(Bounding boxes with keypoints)
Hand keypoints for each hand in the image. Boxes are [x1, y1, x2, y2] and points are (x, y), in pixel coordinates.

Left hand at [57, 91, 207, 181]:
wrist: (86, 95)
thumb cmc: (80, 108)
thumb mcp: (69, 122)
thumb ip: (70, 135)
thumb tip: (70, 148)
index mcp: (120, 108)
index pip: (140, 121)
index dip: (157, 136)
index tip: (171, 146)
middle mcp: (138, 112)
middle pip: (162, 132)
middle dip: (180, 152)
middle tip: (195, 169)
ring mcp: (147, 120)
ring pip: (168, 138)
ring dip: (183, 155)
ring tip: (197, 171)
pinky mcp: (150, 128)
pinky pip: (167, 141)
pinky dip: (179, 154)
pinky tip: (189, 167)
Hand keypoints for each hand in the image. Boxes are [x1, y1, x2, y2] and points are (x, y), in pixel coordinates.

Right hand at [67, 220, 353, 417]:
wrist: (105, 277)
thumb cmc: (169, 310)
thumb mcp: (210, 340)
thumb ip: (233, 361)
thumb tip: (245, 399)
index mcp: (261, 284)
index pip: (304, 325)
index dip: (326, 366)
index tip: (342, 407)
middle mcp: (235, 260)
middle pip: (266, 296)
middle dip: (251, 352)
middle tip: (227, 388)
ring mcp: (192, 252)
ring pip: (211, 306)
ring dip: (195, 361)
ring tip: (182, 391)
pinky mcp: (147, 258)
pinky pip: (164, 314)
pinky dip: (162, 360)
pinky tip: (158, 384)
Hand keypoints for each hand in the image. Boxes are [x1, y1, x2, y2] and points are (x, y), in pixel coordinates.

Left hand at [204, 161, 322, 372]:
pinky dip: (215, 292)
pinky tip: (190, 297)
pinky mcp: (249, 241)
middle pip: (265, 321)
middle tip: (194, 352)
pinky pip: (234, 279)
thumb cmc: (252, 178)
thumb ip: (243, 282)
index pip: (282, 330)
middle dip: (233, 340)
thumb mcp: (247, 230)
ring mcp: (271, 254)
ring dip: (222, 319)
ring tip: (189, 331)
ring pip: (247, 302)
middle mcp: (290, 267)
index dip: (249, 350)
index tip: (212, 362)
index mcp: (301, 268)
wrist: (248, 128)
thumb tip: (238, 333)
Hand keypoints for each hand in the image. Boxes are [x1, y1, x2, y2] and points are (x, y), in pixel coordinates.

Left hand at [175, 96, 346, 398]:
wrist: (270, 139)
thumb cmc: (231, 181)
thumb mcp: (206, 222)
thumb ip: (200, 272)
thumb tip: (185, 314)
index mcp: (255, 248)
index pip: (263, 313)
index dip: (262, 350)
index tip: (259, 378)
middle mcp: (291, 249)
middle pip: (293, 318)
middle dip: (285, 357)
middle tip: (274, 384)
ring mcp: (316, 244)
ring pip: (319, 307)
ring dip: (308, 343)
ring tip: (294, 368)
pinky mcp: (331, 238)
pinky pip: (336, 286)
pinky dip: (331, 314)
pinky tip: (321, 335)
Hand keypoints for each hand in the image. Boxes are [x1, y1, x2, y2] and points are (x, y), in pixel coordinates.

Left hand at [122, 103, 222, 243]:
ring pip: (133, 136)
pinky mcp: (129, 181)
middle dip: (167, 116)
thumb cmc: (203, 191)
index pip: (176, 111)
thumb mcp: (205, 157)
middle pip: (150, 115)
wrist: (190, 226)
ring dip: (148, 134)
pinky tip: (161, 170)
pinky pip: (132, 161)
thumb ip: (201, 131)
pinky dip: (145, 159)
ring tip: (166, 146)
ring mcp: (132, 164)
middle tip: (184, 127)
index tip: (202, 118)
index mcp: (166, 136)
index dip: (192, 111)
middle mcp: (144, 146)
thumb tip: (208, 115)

* _INSTRUCTIONS FOR THE TASK_
The only acceptable answer is the full set of entries, repeated exactly.

* _RESULT OF THE TASK_
Hand keypoints for each hand in the image. Boxes are [x1, y1, x2, y2] and points are (x, y), in pixel coordinates.

Left hand at [57, 91, 207, 181]:
wrist: (86, 95)
thumb cmc: (80, 108)
thumb mcp: (69, 122)
thumb ip: (70, 135)
thumb tip: (70, 148)
index mcp: (120, 108)
index pip: (140, 121)
index dip: (157, 136)
index tip: (171, 146)
middle mcp: (138, 112)
middle pip: (162, 132)
middle dip: (180, 152)
middle tip: (195, 169)
ring mcp: (147, 120)
ring pip: (168, 138)
ring dip: (183, 155)
ring tip: (197, 171)
pinky mcp: (150, 128)
pinky pip: (167, 141)
pinky dip: (179, 154)
pinky tip: (189, 167)
Hand keypoints for each hand in the image. Boxes are [x1, y1, x2, y2] and points are (x, y), in pixel coordinates.

Right hand at [67, 220, 353, 417]:
wrist: (105, 277)
thumb cmc: (169, 310)
thumb mcp: (210, 340)
thumb ip: (233, 361)
thumb tip: (245, 399)
index mcp: (261, 284)
index pip: (304, 325)
index dip: (326, 366)
index tip: (342, 407)
middle mcp: (235, 260)
middle pip: (266, 296)
middle dip: (251, 352)
middle tip: (227, 388)
ring mcp: (192, 252)
ring pip: (211, 306)
ring dip: (195, 361)
ring tip: (182, 391)
pinky mcp: (147, 258)
pinky pip: (164, 314)
pinky dip: (162, 360)
pinky tip: (158, 384)
Hand keypoints for each hand in the image. Boxes are [x1, y1, x2, y2] and points are (x, y), in pixel coordinates.

Left hand at [204, 161, 322, 372]:
pinky dip: (215, 292)
pinky tip: (190, 297)
pinky mcp: (249, 241)
middle pip: (265, 321)
middle tip: (194, 352)
pinky pip: (234, 279)
thumb cmc: (252, 178)
thumb ip: (243, 282)
index pip: (282, 330)
middle dip: (233, 340)
thumb mcp: (247, 230)
ring mcp: (271, 254)
ring dip: (222, 319)
ring tip: (189, 331)
ring pip: (247, 302)
middle mcp: (290, 267)
index dip: (249, 350)
index tip: (212, 362)
index mcp: (301, 268)
wrist: (248, 128)
thumb tip: (238, 333)
Hand keypoints for each hand in the image. Boxes are [x1, y1, x2, y2] and points are (x, y), in pixel coordinates.

Left hand at [175, 96, 346, 398]:
wrist: (270, 139)
thumb cmc: (231, 181)
thumb mcp: (206, 222)
thumb ip: (200, 272)
thumb tip: (185, 314)
index mcp: (255, 248)
index pip: (263, 313)
index dip: (262, 350)
index tip: (259, 378)
middle mcp: (291, 249)
middle pip: (293, 318)
middle dip: (285, 357)
middle tip: (274, 384)
ring mcp: (316, 244)
ring pip: (319, 307)
ring dip: (308, 343)
ring tip: (294, 368)
pinky mcp: (331, 238)
pinky pip: (336, 286)
pinky dip: (331, 314)
pinky tip: (321, 335)
Hand keypoints for each hand in the image. Boxes are [x1, y1, x2, y2] and points are (x, y), in pixel coordinates.

Left hand at [122, 103, 222, 243]:
ring pip: (133, 136)
pinky mcp: (129, 181)
middle dip: (167, 116)
thumb cmc: (203, 191)
index pip: (176, 111)
thumb mcp: (205, 157)
middle pip: (150, 115)
wrist: (190, 226)
ring dip: (148, 134)
pinky tip: (161, 170)
pinky pip: (132, 161)
thumb ip: (201, 131)
pinky dip: (145, 159)
ring tip: (166, 146)
ring mcp: (132, 164)
middle tip: (184, 127)
index tip: (202, 118)
index mcp: (166, 136)
index dip: (192, 111)
middle mcp: (144, 146)
thumb tip: (208, 115)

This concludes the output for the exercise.